> Lesetext:
Zusammen mit dem englischen Substantiv „hell“ für „Hölle“ hat es die Bedeutung
„verdammte Scheiße“ (www.leo.org, Anlage 2a zum gerichtlichen Hinweis; PONS
– Großwörterbuch Englisch, 2002; BPatG 26 W (pat) 504/12 – Fucking hell;
27 W (pat) 507/13 – Fucking hell).
Als Substantiv der englischen Umgangssprache wird es mit „Ficken“, dem deut-
schen Vulgärausdruck für die Vollziehung des Geschlechtsverkehrs übersetzt
(PONS – Großwörterbuch Englisch, 2002; BPatG 26 W (pat) 116/10 – FICKEN).
„Fucking“ ist aber auch der Name eines Ortsteils der österreichischen Gemeinde
Tarsdorf mit 93 Einwohnern im Jahre 2001 (vgl.
Anlage 2c zum gerichtlichen Hinweis; BPatG 26 W (pat) 504/12 – Fu-
cking hell).
Ferner kann das Wort „Fucking“ als Familienname in Betracht kommen (vgl.
BPatG 27 W (pat) 507/13 – Fucking hell: Telefonbucheintrag in Duisburg).

> Übungsdaten:

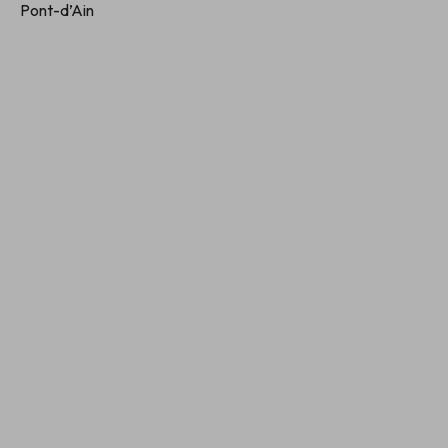
Pont-d’Ain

> Deine Aufgabe: Gib aus dem Lesetext die Stelle wortgetreu wieder, die bei „Anlage 2c zum“ beginnt und bei „Betracht kommen (vgl.“ endet.

> Ergebnis:
Anlage 2c zum gerichtlichen Hinweis; BPatG 26 W (pat) 504/12 – Fu-
cking hell).
Ferner kann das Wort „Fucking“ als Familienname in Betracht kommen (vgl.